Argue that she is overpaid and under-worked.

But first, job shadow her for a couple of weeks. Arrive and leave at the same time she does. Weigh her bag coming and going. Listen in to the conversations she has with parents and administrators. Take a peek at the regulations she has to satisfy. Ask her how much of her “vacations” are actually spent vacationing and not planning or grading papers. Ask her how much the mandatory, ongoing training will cost her throughout her career. Ask her how much of her salary she spends on buying her student’s supplies for them.

Then tell me how overpaid you think she really is.

I dare you.


Out of the Mouths of Seniors

My speech and debate class have been giving speeches the last few days. 

Today I had a beautiful, poised girl give a speech on body modification–as in piercing, tattoos, ear stretching, and scarification. She began by warning us about all the inherent dangers, plus potential employment and/or credibility related problems in the future. The irony is that this girl has more modified body parts than I have natural digits. 

I kind of wanted to cry.  She is so beautiful. So smart. Such poise–and she understands exactly what the risks and consequences of her decisions are. But on it goes. She invited me to touch her blown out ear. 

Then there’s the exchange student from Columbia who gave a presentation on all the beautiful, wonderful things about her country, because she can see the prejudice in American eyes when she says, “Columbia.” It was a stunning presentation–and her English was almost flawless.

There was a boy who rarely speaks. Who sits at the back when he comes, and who got up and kept his head down while he began. But then suddenly he threw his head back, let go of the podium and his notes, asked for a whiteboard marker, and presented about the most effective ways to the most out of your cannabis. He spoke at length on its almost miraculous properties–and drew detailed diagrams on the board regarding technique. It was the most alive I’ve seen him all year.

He began shaking like a leaf when he sat down, and I thought he might cry.

It took courage for him to speak at all.  So what if it took this topic to crack him out of his shell? Was that wrong to permit a mini Weed101 course in my fourth period?

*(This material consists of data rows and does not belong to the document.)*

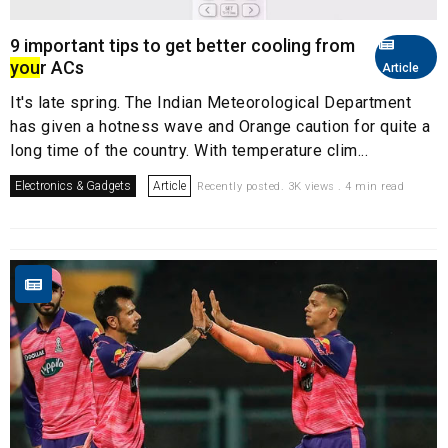
9 important tips to get better cooling from
you
r ACs
Article
It's late spring. The Indian Meteorological Department
has given a hotness wave and Orange caution for quite a
long time of the country. With temperature clim...
Electronics & Gadgets
Article
Recently posted. 3K views . 4 min read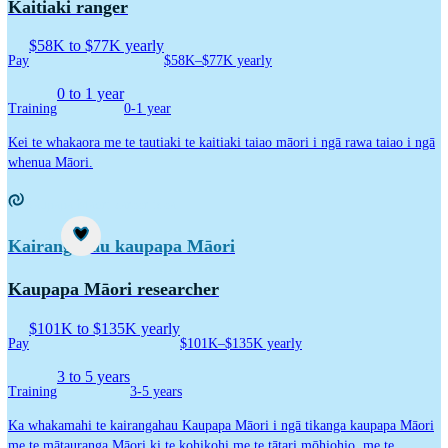
Kaitiaki ranger
$58K to $77K yearly
Pay
$58K–$77K yearly
0 to 1 year
Training
0-1 year
Kei te whakaora me te tautiaki te kaitiaki taiao māori i ngā rawa taiao i ngā
whenua Māori.
Kaupapa Māori career idea
Career idea
Kairangahau kaupapa Māori
Kaupapa Māori researcher
$101K to $135K yearly
Pay
$101K–$135K yearly
3 to 5 years
Training
3-5 years
Ka whakamahi te kairangahau Kaupapa Māori i ngā tikanga kaupapa Māori
me te mātauranga Māori ki te kohikohi me te tātari mōhiohio, me te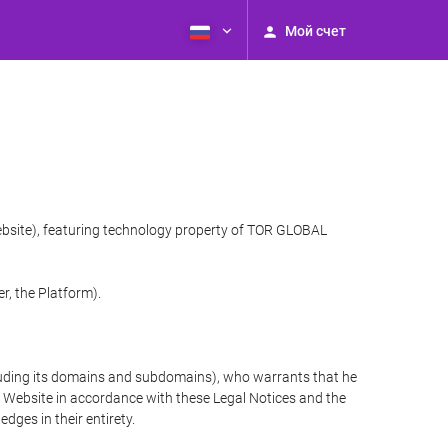
Мой счет
website), featuring technology property of TOR GLOBAL
r, the Platform).
cluding its domains and subdomains), who warrants that he
the Website in accordance with these Legal Notices and the
ges in their entirety.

He put up his hand at the end of class.

“Mrs. Lybbert?”

“Yeah?”

“Are you going to give a speech?”

“Uh…”

The entire class chimed in that it’s only fair–if I expect them to do it, I should too.  And so far, this year, I have–everything I’ve asked them to do, I’ve done first, because I know how terrifying it is to get up in front of people and tell an impromptu story or argue on the side of a debate I don’t agree with.  But a speech. 

Gah.

Topics anyone?


(What Didn’t Come) Out of the Mouths of Juniors

My Juniors were playing a vocabulary game. Round one, they can say anything except the word they’ve drawn out of a hat, in an attempt to get their team to guess the word. So… “Something you eat soup with,” and your team correctly guesses, “Spoon.”

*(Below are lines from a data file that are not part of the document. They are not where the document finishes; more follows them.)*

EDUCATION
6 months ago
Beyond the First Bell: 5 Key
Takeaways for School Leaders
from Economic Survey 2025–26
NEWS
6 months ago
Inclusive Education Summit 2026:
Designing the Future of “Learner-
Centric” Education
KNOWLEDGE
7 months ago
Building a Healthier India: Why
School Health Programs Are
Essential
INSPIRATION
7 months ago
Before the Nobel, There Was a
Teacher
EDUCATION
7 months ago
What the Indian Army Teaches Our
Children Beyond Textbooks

Round two, we put all the words back in the hat, and start over, but this time they can only say one word in order to get their team to guess. They might say “Soup!” to get you to guess spoon.

Round three, they cannot use any words at all–it’s like charades, but you’ve heard the words twice already. 

It’s round three and a young man is pointing frantically at me as the timer runs down. It’s the first time we’ve played the game, so we’re using pretty basic words, just so they get the general idea of how to play. 

The time is ticking…

Nobody can figure out what word he’s getting at, even though they’ve had all these words several times in the last ten minutes. 

Finally the timer goes off, and he reveals his word. 

It’s “beautiful”.


Out of the Mouths of Sophomores

“Mrs. Lybbert, how long does it have to be?”

“Uh… However long it takes you to meet the requirements of the rubric?”

“No. Like just tell me how long it has to be.”

“Okay. One page.”

What?? Like a one full page?”

“Sure.”

“Have you seen the size of my paper?”